Ecco uno sguardo al tasso di inflazione in ogni paese in Europa:
Seguendo le orme delle sue controparti in altre parti del mondo, a luglio la Banca centrale europea (BCE) ha alzato i tassi di interesse per la prima volta in 11 anni di un importo superiore al previsto, poiché mira a un’inflazione ostinatamente elevata.
Questo è stato seguito da un altro rialzo dei tassi record a settembre, sollevando nuove domande sul fatto che la corsa per rendere il credito più costoso e tenere sotto controllo l’inflazione farà precipitare le principali economie in recessione.
Il 27 ottobre, la BCE ha aumentato nuovamente i tassi di interesse, aumentando il tasso sui depositi di ulteriori 75 punti base all’1,5%, il tasso più alto in oltre un decennio.
Il 29 novembre, il presidente della BCE, Christine Lagarde, ha avvertito che l’inflazione nella zona euro non aveva raggiunto il picco e ha rischiato di salire ancora più in alto del previsto, alimentando le aspettative di ulteriori rialzi dei tassi.
“Siamo pronti ad adeguare tutti i nostri strumenti all’interno del nostro mandato per garantire che l’inflazione ritorni al nostro obiettivo di inflazione a medio termine”, ha affermato il mese scorso.
Cosa sta causando questi tassi di inflazione?
L’Europa e gran parte del resto del mondo erano già state colpite dall’aumento dei prezzi dell’energia, che contribuisce all’inflazione, prima dell’invasione russa dell’Ucraina alla fine di febbraio.
Il conflitto ha esacerbato la crisi energetica alimentando le preoccupazioni globali che potrebbe portare a un’interruzione delle forniture di petrolio o gas naturale dalla Russia.
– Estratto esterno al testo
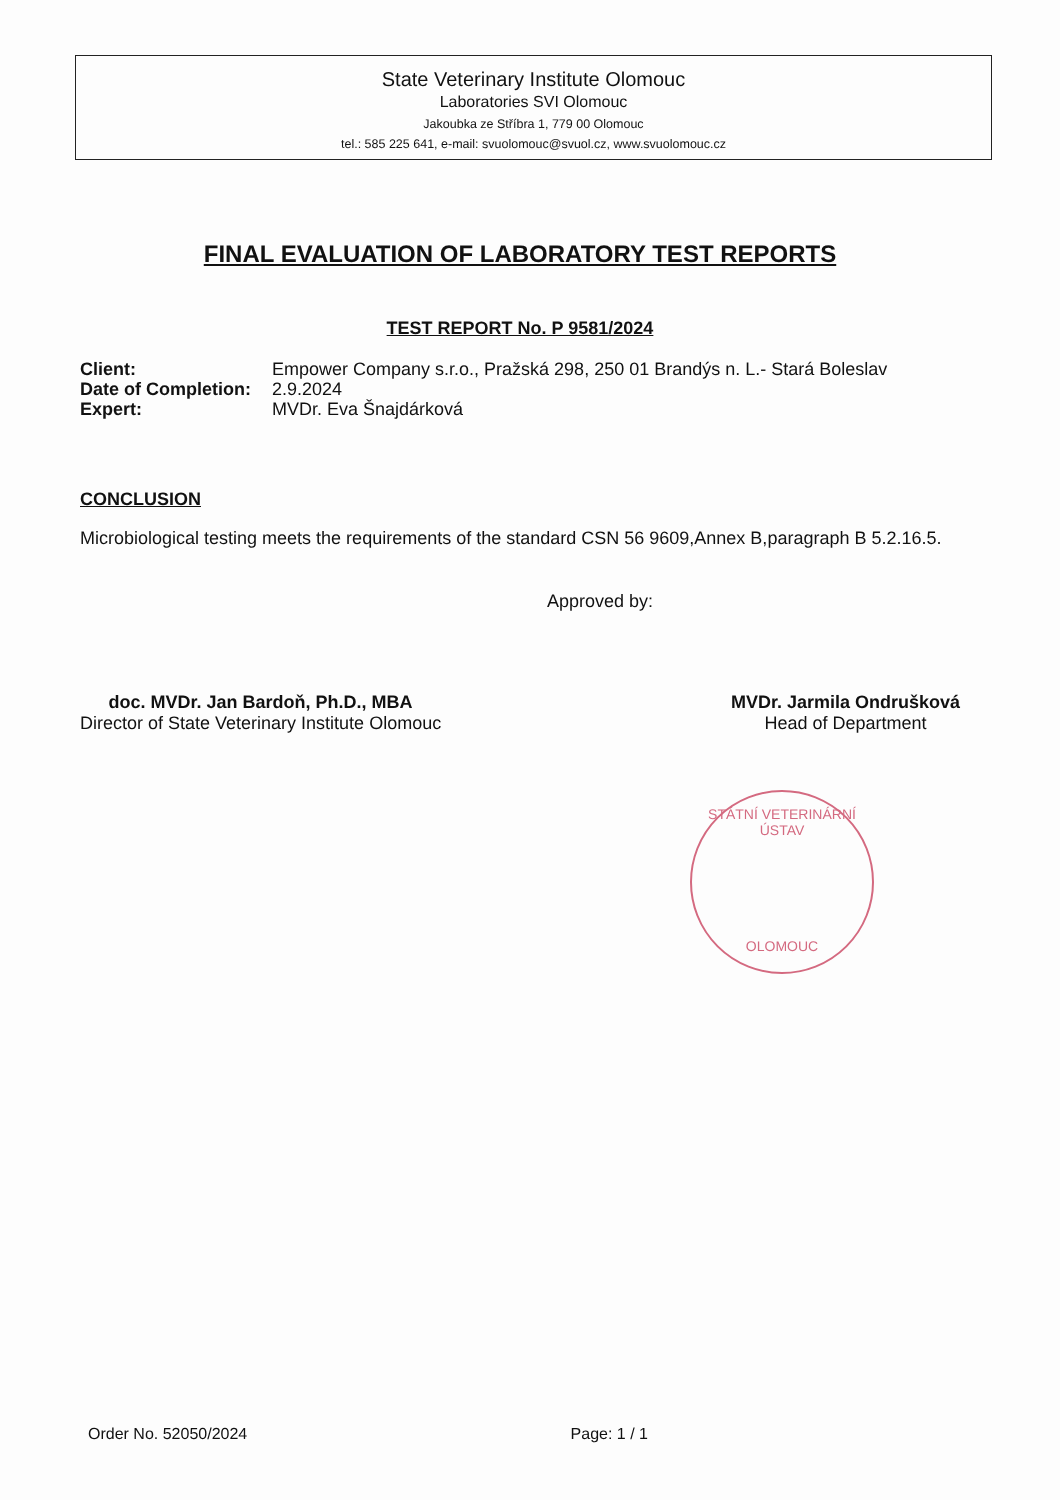State Veterinary Institute Olomouc
Laboratories SVI Olomouc
Jakoubka ze Stříbra 1, 779 00 Olomouc
tel.: 585 225 641, e-mail: svuolomouc@svuol.cz, www.svuolomouc.cz
FINAL EVALUATION OF LABORATORY TEST REPORTS
TEST REPORT No. P 9581/2024
| Client: | Empower Company s.r.o., Pražská 298, 250 01 Brandýs n. L.- Stará Boleslav |
| Date of Completion: | 2.9.2024 |
| Expert: | MVDr. Eva Šnajdárková |
CONCLUSION
Microbiological testing meets the requirements of the standard CSN 56 9609,Annex B,paragraph B 5.2.16.5.
Approved by:
doc. MVDr. Jan Bardoň, Ph.D., MBA
Director of State Veterinary Institute Olomouc
MVDr. Jarmila Ondrušková
Head of Department
STÁTNÍ VETERINÁRNÍ ÚSTAV
OLOMOUC
Order No. 52050/2024 Page: 1 / 1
Mosca ha dichiarato a settembre che non riprenderà completamente le sue forniture di gas all’Europa fino a quando l’Occidente non revocherà le sanzioni.
La Russia fornisce in genere circa il 40% del gas naturale europeo.
Anche i prezzi di molti prodotti, tra cui soprattutto il cibo, sono aumentati da quando i blocchi della pandemia di COVID-19 sono stati introdotti per la prima volta due anni fa, mettendo a dura prova le catene di approvvigionamento globali, lasciando marcire i raccolti e provocando acquisti di panico nei supermercati.
La guerra in Ucraina ha nuovamente peggiorato drasticamente le prospettive, poiché la Russia e l’Ucraina rappresentano quasi un terzo del grano e dell’orzo globali e due terzi delle esportazioni mondiali di olio di girasole utilizzato per cucinare. L’Ucraina è anche il quarto esportatore mondiale di mais.